このように弟子屈では様々なグラデーションをもちながら植物が人間の領域に入り込んできている。常に目前に現れる森林の際が住民と植物との心理的距離を近づけているのかもしれない。
最初にも述べたように、温泉街として開発されてきた釧路川の2つの湾曲部の内側にも適所に大小の樹木が残されているが、これらは温泉街に彩りを与え、湯治客に安らぎを与えるために飼い慣らされた自然であった。観光業に往時のような勢いがなくなり温泉街そのものの老朽化が進んだ現在においては、植物の勢いが人間の計画した空間を侵食しつつある。しかし、それらは巨大な建造物や広い道路を覆い尽くすほどではなく、生命力に溢れながらも均衡のとれたピクチャレスクな風景を生み出している。「蛮行の庭園」とは場所を取り返さんとする植物のふるまいを人が甘んじて受けとめている状態なのではないだろうか。そのようなことを考えていると、どこからか車の通らない道の真ん中をキツネがこちらに向かって、悠然とわがもの顔で歩いてきたのであった。こうした風景のすべてが、原野を切り開いてつくられ、周囲にいまだ残る原野の自然によって囲繞されたな小さなまち弟子屈の雰囲気を構成している。

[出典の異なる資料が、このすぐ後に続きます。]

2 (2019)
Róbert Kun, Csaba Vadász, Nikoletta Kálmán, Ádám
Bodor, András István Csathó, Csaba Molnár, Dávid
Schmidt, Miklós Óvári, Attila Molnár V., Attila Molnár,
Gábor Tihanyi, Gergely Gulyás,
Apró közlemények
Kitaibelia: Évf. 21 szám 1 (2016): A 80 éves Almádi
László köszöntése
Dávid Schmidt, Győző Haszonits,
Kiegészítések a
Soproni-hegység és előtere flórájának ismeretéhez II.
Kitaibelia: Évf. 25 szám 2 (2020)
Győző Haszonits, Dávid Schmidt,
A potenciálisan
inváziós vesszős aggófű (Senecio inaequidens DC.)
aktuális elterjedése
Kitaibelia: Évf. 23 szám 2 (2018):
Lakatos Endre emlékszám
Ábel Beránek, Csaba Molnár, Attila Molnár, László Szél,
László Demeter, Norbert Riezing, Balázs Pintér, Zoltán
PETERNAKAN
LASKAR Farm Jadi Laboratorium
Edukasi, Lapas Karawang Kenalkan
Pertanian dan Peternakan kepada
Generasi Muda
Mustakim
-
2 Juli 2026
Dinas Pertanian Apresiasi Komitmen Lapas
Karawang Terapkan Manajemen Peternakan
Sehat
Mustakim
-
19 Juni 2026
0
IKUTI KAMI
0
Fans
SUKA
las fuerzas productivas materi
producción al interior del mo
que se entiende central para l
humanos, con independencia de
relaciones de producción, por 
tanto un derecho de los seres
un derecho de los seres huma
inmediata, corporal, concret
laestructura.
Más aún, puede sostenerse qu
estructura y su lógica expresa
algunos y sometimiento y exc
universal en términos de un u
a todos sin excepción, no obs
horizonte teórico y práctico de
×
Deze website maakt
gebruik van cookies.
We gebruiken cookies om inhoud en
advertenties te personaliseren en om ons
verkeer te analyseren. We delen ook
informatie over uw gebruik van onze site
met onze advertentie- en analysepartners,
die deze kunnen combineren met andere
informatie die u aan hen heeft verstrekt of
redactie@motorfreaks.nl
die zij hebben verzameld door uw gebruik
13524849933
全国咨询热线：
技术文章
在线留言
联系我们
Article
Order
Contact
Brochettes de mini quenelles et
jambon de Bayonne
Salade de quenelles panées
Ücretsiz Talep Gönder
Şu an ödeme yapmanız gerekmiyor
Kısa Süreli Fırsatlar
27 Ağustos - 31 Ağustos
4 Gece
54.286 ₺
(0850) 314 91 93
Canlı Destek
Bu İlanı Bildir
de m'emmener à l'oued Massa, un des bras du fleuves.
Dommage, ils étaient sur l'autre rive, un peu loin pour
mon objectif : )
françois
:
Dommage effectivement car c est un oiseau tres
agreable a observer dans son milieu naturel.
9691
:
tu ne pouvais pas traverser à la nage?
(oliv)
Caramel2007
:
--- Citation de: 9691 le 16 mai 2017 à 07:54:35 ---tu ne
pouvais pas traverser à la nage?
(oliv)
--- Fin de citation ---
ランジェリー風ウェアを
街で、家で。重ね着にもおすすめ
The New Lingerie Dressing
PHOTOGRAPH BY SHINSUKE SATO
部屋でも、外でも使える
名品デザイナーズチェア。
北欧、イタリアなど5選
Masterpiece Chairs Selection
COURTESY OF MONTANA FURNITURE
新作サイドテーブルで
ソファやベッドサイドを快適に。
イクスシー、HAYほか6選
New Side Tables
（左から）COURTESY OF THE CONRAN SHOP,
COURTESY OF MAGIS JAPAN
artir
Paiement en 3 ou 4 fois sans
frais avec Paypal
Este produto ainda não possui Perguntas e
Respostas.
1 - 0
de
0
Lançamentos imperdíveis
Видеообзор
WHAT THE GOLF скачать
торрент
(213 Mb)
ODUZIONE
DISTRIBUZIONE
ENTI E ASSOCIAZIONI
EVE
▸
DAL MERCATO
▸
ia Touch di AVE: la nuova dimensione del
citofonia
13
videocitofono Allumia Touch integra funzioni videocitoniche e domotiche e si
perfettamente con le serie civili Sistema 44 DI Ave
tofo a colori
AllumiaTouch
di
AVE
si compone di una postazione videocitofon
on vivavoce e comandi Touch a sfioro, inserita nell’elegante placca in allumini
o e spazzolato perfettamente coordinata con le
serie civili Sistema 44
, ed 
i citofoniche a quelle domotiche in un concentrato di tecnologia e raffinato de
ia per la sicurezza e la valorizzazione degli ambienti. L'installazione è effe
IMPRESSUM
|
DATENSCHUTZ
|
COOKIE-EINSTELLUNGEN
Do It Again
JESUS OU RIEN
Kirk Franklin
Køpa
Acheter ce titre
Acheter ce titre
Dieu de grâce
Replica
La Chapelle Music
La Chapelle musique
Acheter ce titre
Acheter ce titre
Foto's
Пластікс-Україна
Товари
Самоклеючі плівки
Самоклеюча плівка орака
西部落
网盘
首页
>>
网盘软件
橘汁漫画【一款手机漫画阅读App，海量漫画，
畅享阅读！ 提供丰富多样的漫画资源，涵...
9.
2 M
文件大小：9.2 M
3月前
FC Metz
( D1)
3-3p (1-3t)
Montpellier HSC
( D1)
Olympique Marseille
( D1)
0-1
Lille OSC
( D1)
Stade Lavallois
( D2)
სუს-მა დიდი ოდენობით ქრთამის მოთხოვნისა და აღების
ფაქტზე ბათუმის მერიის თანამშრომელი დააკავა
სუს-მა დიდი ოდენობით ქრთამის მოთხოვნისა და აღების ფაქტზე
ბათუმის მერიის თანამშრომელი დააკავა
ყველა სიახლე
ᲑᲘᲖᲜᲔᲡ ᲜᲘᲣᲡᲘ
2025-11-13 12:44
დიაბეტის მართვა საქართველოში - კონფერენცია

温泉街から釧路川の対岸に目を向けると、そこには荒々しい原生林が横たわっている。また、まちの南部を流れる鐺別川の畔には草木が生い茂り、近代以前の自然豊かな弟子屈とその清流の畔で営まれていたアイヌの暮らしを想起させる風景が残されている。訪れたのは蝦夷梅雨の時期であり、流量は多く、身の危険を感じるほどであった。現在のように治水工事が行われ、水流が制御される前は、2本の川が幾度となく洪水を起こし、多くの被害を出してきたことは想像に難くない。しかし同時に、これらの川は食料や生活に必要な資源、そして身の安全を提供する場所でもあり続けてきた。特に釧路川の畔は、その川辺のもつ境界性や異界性、風光明媚な景色を活かし、温泉街へと読み替えられた。温泉や周囲の盛り場はこのまちの代名詞として旅人の心身を癒し、一方で住民の暮らしそのものでもあった。
国内における観光産業自体の衰退にともない、現在は多くの旅館が閉業し、温泉街としての盛期のような活気はなくなってしまっている。しかし一方で、意気揚々と植物が生い茂り、人間と植物が絶妙に均衡を保つ魅力的な街路空間の先では、閉ざされた温泉宿の水辺空間をまちの人びとに開放するような再整備が進んでいる。建物は取り払われ、広い敷地は治水システムの更新とともに、子どもが安全に遊ぶことのできる親水公園へと姿を変えたのである。弟子屈のまちは今、豊かな自然との均衡の中で、若い世代から老人までもが住みやすいまち、そして訪問者を受け入れることのできるまちへと変わりつつある。